Ross Clark, Chief Investment Officer UK of Burford Capital, a US litigation funder that purchased a UK legal insurance firm 18 months ago, estimated that the global litigation funding market as a whole represented less than EUR 1bn, of which competition cases would only be a “small part”.
Competition claims can give rise to high damages because of the amount of time over which the victim was harmed, said Amey. This is why they form an important segment of a funder’s portfolio. However, a healthy portfolio will spread the funder’s risk across several areas of law that can also accommodate returns for funders, so they need to select their cases carefully.
Cartel claims are the “cherry on the cake in some ways”, said Amey. These are big cases where returns can be good but they can be very complex and take time to conclude, he noted. It is the time these cases take which can present the biggest challenge for funders, he added. Despite this, there is a wide pool of funders enthusiastic about this area.
Amey estimated that 5% of the cases brokered by TheJudge requiring EUR 500,000 or more funding, related to antitrust claims.
This represented an increase of 50% YoY, though bearing in mind the industry is fairly nascent, he added.
Clark agreed that there are potentially a large number of antitrust claims to be litigated. But he also cited a number of obstacles.
It is not easy to find lawyers who are able to act and have sufficient resources to do such claims, he explained. These cases can also take a very long time once all the appeals and challenges have been heard.
In addition, book-building, or gathering together a group of claimants, can be difficult and very time-consuming, given that antitrust class actions are generally not permitted in the UK.
Perrin also cites the “costs and complexity” of London proceedings as a disincentive to bring a cartel claim in London. In London, defendants may employ a “scorched earth policy” by stalling proceedings and racking up expenses, he continued.
Beyond the UK
But “the ice is thawing on the private actions glacier”, said Perrin. “All over Europe there are signs and judgments indicating cartelists are starting to reach into their pockets,” he added, referring to recent rulings in Germany, Finland and the Netherlands.
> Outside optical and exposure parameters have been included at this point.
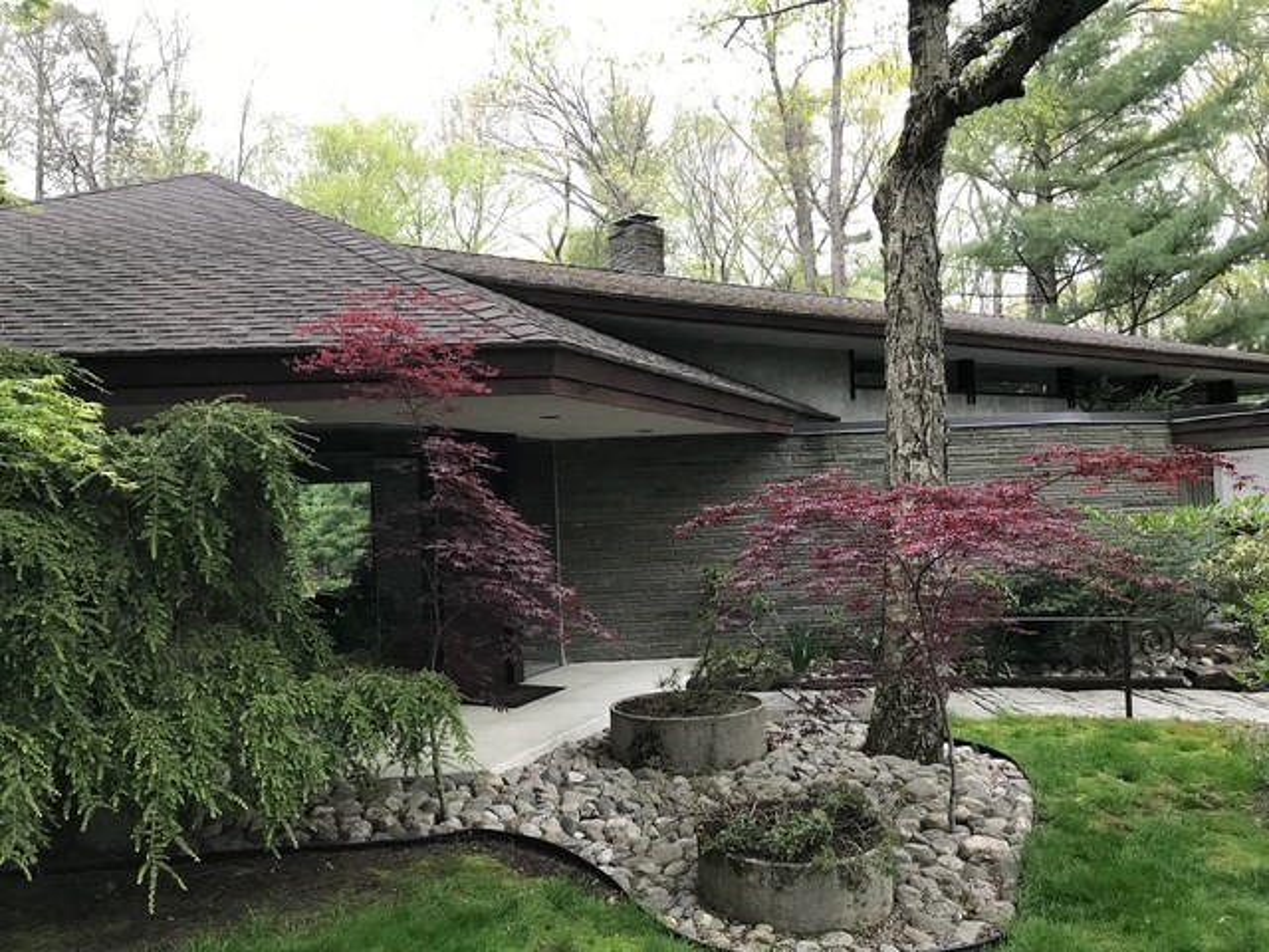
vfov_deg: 49.7
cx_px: 634
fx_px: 1026
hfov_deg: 63.4
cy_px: 476
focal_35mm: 28
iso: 40
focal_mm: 3.99
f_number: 1.8
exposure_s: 1/24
Pursuing claims under civil law allows us to better manage our risks, said Perrin.
Certain EU jurisdictions, including Germany and the Netherlands, allow third parties to take ownership of assigned claims, while legal costs are also often far lower than in the UK.
In October 2012, Calunius made “strategic investments” into CDC, which purchases cartel claims from victims and as a result can bring a group of claims in its own name. It is currently pursuing claims following on from EC fines against cartels in the hydrogen peroxide, sodium chlorate and paraffin wax sectors.
Clark agreed that it may be easier to bring cartel claims outside the UK at the moment because of the possibility for funders to own the claim.
But litigation funders may now also have a greater role to play in competition claims filed in London following the UK Jackson Reforms, said Clark.
The Jackson Reforms prevent judges from making a defendant that loses a case bear the claimants’ after-the-event insurance costs and claimant lawyers’ success fees.
In addition, there are certainly a lot more lawyers looking at these cases than two to three years ago, said Clark. He said that in the past it could be difficult to find able lawyers, since the big firms tend to only represent defendants.
Lawyers are increasingly keeping an eye on EC cartel decisions and exploring the possibility of funding opportunities for clients, said Maddi Azpiroz, founder of ClaimTrading, another London broker for litigation funds.
Our impression is that litigation funders will focus more and more on the sector, but these are still early days, said Azpiroz.